D. [tex]\( y = 28 \cos \left( \frac{\pi}{12} t + \frac{7 \pi}{12} \right) + 49 \)[/tex]
[tex]\( y(4) = 49^{\circ} \)[/tex]



Answer :

GinnyAnswer
To solve the problem of finding an appropriate sinusoidal function that models Omaha's monthly temperature variation and using it to estimate the normal temperature during the month of April, we will explore various given sinusoidal models. Each model will then be evaluated at [tex]\( t = 4 \)[/tex] (corresponding to the month of April). Here are the detailed steps and results:

### Model 1:
[tex]\[ a. \quad y = 28 \cos \left(\frac{\pi}{6} t - \frac{7 \pi}{6}\right) + 49 \][/tex]

#### Evaluating for [tex]\( t = 4 \)[/tex]:
[tex]\[ b. \quad y(4) = 28 \cos \left(\frac{\pi}{6} \cdot 4 - \frac{7 \pi}{6}\right) + 49 \][/tex]
[tex]\[ y(4) = 49 \][/tex]
So, the normal temperature during April using model 1 is [tex]\( 49^\circ \)[/tex].

### Model 2:
[tex]\[ a. \quad y = 49 \cos \left(\frac{\pi}{6} t - \frac{7 \pi}{6}\right) + 28 \][/tex]

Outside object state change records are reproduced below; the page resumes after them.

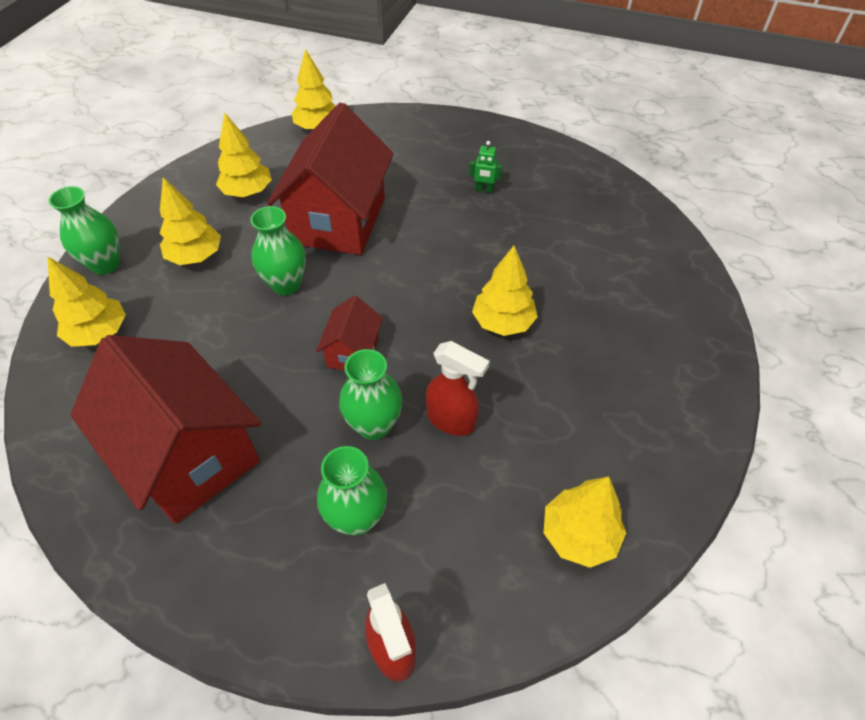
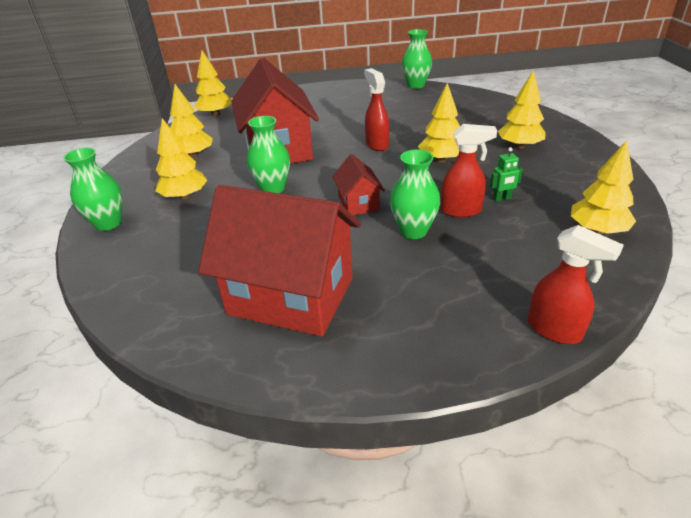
camera: 25 degrees left, 15 degrees down
yellow tree [47,256,126,347] -> yellow tree moved to [498,70,546,149]
green vase [317,446,387,536] -> green vase moved to [402,29,432,89]
green robot [469,141,503,193] -> green robot moved to [490,147,523,202]
none -> red spray bottle [364,68,390,151]

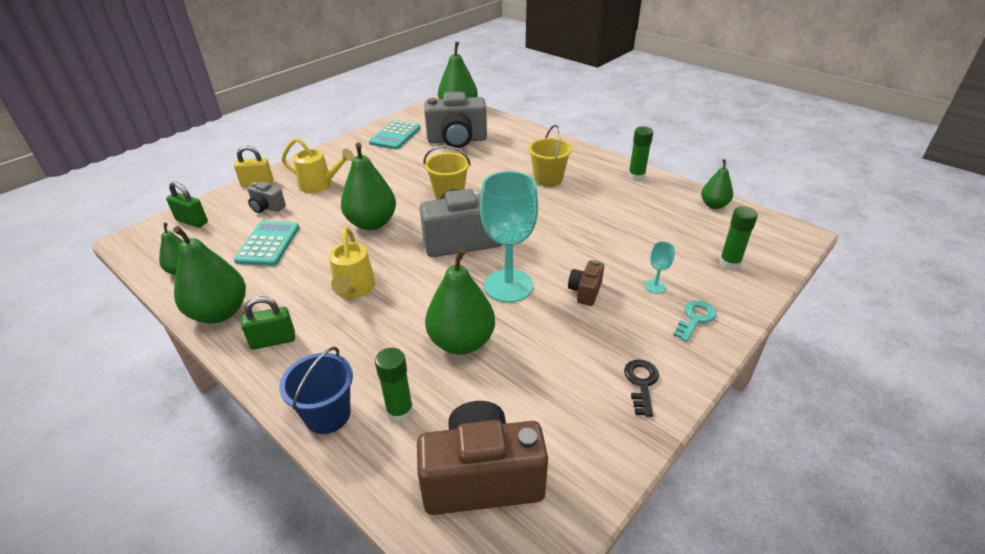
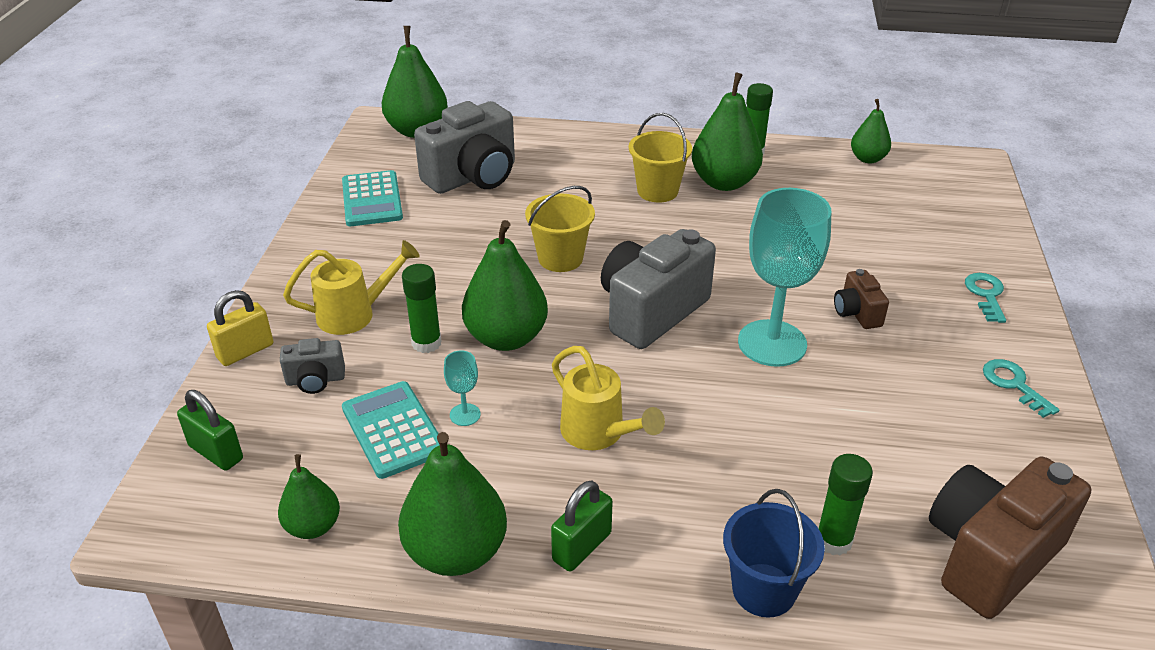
camera: 35 degrees left, 0 degrees up
green padlock [166,181,208,228] -> green padlock turned 45 degrees clockwise [177,390,243,471]
green pear [425,249,495,355] -> green pear moved to [692,72,763,191]
black key [624,359,659,417] -> turquoise key [983,359,1059,418]
turquoise goblet [645,241,675,294] -> turquoise goblet moved to [444,350,481,426]
green glue stick [719,206,758,270] -> green glue stick moved to [402,264,442,353]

#### Evaluating for [tex]\( t = 4 \)[/tex]:
[tex]\[ b. \quad y(4) = 49 \cos \left(\frac{\pi}{6} \cdot 4 - \frac{7 \pi}{6}\right) + 28 \][/tex]
[tex]\[ y(4) = 28 \][/tex]
So, the normal temperature during April using model 2 is [tex]\( 28^\circ \)[/tex].

### Model 3:
[tex]\[ a. \quad y = 28 \sin \left(\frac{\pi}{6} t - \frac{7 \pi}{6}\right) + 49 \][/tex]

#### Evaluating for [tex]\( t = 4 \)[/tex]:
[tex]\[ b. \quad y(4) = 28 \sin \left(\frac{\pi}{6} \cdot 4 - \frac{7 \pi}{6}\right) + 49 \][/tex]
[tex]\[ y(4) = 21 \][/tex]
So, the normal temperature during April using model 3 is [tex]\( 21^\circ \)[/tex].

### Model 4:
[tex]\[ a. \quad y = 28 \cos \left(\frac{\pi}{12} t + \frac{7 \pi}{12}\right) + 49 \][/tex]

#### Evaluating for [tex]\( t = 4 \)[/tex]:
[tex]\[ b. \quad y(4) = 28 \cos \left(\frac{\pi}{12} \cdot 4 + \frac{7 \pi}{12}\right) + 49 \][/tex]
[tex]\[ y(4) \approx 21.95 \][/tex]
So, the normal temperature during April using model 4 is approximately [tex]\( 21.95^\circ \)[/tex].

### Summary:
- Model 1: [tex]\( y(4) = 49^\circ \)[/tex]
- Model 2: [tex]\( y(4) = 28^\circ \)[/tex]
- Model 3: [tex]\( y(4) = 21^\circ \)[/tex]
- Model 4: [tex]\( y(4) \approx 21.95^\circ \)[/tex]

Based on these models, the estimated normal temperatures during the month of April vary depending on the function chosen. The correct or best fit model would generally be determined by error analysis compared to actual historical data, but for the given answer, it seems that model 1 and model 3 provide temperatures close to 49 degrees as one prominent estimate.